By Leah Conway
The concept of Black History Month has developed from historian Carter G. Woodson’s original idea of the ‘negro history month’ which was founded in February 1926 in the US. Woodson wanted to create a way that would challenge his contemporaries’ presumptions that ‘the negro had no history’ and focus people on black history, culture and contributions to civilisation. With the external influences of the Civil Rights and Black Power movements, it was decided in 1969 that a week was not long enough, which created the first Black History Month.
Soon the idea of Black History Month crossed the Atlantic after, special projects officer of the greater London council, Akyaaba Addai Sebo visited America in the 1970s and later founded the UK’s version of Black History Month in 1987.
Why February in the US and October in the UK?
In the US, February is the designated month because it coincides with two important American figures involved with black history. One is President Abraham Lincoln, who delivered the Emancipation Proclamation – the first step towards abolition of slavery in the US. The other is Fredrick Douglas, who after escaping from slavery became a pioneering leader of the abolitionist movement.

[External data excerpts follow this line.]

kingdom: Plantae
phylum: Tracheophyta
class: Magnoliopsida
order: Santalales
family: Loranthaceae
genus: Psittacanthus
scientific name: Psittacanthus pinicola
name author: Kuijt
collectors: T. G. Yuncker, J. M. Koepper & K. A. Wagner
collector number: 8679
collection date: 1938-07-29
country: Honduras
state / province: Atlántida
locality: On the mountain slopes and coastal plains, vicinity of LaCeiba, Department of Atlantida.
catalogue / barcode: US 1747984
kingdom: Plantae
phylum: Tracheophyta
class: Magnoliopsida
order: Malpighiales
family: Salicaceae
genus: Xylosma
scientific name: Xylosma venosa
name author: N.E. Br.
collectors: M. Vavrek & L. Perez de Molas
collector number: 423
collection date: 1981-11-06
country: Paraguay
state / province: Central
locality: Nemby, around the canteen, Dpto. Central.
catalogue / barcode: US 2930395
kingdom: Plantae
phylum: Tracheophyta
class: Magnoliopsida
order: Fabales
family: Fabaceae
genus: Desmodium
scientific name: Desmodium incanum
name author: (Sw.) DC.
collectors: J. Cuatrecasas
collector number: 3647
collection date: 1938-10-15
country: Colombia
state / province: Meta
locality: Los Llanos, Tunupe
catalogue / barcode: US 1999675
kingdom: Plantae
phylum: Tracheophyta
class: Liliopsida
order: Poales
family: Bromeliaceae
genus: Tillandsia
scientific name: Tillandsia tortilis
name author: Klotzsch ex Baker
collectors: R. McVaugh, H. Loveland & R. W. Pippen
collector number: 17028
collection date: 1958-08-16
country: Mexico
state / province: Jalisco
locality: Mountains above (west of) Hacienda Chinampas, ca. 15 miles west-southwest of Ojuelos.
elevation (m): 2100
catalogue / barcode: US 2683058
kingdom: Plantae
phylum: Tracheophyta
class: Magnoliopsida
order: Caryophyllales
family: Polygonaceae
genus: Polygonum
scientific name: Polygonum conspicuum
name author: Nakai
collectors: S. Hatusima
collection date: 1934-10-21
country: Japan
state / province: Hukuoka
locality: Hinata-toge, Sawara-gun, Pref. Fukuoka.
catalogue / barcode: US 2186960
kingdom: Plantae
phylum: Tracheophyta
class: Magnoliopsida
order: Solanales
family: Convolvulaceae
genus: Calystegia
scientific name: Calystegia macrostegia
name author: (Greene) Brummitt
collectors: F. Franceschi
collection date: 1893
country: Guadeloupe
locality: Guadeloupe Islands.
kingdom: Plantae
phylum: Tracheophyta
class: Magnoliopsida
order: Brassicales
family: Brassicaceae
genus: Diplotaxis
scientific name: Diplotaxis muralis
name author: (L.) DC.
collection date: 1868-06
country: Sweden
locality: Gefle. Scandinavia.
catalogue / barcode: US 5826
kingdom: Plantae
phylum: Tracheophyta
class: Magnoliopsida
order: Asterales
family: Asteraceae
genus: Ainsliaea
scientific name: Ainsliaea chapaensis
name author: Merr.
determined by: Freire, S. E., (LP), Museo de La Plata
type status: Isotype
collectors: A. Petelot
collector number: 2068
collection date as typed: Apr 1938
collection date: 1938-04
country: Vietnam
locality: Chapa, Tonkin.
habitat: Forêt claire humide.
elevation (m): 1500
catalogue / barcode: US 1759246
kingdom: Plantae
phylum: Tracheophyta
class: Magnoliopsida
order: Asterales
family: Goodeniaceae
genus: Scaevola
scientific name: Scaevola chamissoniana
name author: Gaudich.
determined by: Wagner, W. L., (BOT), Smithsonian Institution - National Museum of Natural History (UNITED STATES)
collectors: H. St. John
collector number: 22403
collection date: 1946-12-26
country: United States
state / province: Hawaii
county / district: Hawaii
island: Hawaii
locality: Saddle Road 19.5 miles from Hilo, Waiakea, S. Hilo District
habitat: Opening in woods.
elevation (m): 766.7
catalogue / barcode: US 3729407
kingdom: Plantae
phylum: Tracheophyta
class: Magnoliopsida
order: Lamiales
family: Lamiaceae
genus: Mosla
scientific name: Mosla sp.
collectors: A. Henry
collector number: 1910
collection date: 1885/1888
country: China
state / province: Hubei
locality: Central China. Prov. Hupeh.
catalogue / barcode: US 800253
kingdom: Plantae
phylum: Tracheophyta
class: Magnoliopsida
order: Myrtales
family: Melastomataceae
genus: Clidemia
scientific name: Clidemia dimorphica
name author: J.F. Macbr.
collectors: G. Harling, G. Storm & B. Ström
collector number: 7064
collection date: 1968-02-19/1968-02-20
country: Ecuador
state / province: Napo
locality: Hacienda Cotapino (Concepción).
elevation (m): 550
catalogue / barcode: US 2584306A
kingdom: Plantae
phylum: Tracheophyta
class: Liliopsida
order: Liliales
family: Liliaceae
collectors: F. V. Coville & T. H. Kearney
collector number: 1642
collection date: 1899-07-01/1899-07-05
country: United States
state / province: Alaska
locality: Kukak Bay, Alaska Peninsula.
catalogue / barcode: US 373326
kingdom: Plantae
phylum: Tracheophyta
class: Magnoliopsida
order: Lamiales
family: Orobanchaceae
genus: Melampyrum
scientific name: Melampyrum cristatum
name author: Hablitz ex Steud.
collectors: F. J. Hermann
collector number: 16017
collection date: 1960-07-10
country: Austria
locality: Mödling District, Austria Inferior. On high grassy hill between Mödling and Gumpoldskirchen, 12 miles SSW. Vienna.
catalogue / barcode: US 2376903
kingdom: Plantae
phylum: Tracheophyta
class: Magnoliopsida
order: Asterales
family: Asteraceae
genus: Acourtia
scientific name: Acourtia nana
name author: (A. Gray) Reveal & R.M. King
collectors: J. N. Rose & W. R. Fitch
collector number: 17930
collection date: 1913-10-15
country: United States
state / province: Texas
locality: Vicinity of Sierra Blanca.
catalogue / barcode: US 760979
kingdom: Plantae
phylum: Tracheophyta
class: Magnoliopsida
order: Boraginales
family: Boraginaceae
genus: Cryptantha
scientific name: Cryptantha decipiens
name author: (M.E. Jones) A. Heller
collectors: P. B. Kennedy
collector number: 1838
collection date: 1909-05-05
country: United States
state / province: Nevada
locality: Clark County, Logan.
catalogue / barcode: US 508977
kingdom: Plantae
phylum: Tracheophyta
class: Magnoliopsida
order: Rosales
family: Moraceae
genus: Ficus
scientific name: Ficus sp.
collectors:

In the UK, there are two paths of thought behind why Black History Month is in October. Firstly, October is traditionally the month in which African chiefs and leaders gather to make peace and as UK founder, Akyaaba Addai Sebo was Ghanaian- Born, it was chosen as the month to reconnect with African roots. The more influential aspect was Akyaaba’s desire to install within black children a sense of self-pride, October being near the beginning of the school year, the idea was that it would fill back children with a strong sense of identity and pride as they go through the year.
Importance of black history
From the videos you can see that black history is so important to those in the African-Descent community. People’s responses show the importance in learning about the past and your ancestors because it lets you know who you are and what community you are part of, which is vital in constructing and understanding your identity for all generations. The videos also highlight the lack of provisions there are in the education system to learn about black history and that one often has to take it up into their own hands; Black History Month is a step towards improving this case.
Is it enough?
It is unquestionable that Black History Month is vital for embedding black history into the education system and providing a basis for young black children’s development of identity and pride. However, there is the prevailing question of whether a month is sufficient. Why should a communities’ history be relegated to a month, after years of their history being denied of them and dismissed? There are little other provisions in schools for learning about black history beside Black History Month. Furthermore, the history presented within that Black History Month can be argued, as Kasai Rex does, to be made ‘palatable for white consumption’ and this can be supported by the evident repetitive use of the same narratives of black history, which often sanitize and obscure the reality of black history by hiding behind biographies of heroic black figures.
Despite this, Black History Month remains vital until black history is integrated into the mainstream rather than a separate phenomenon that is ritualised for exclusively one month per year. Black History Month remains a great opportunity to celebrate the achievements, culture and history of the black community and will always remain relevant and vital in our multi-cultural country.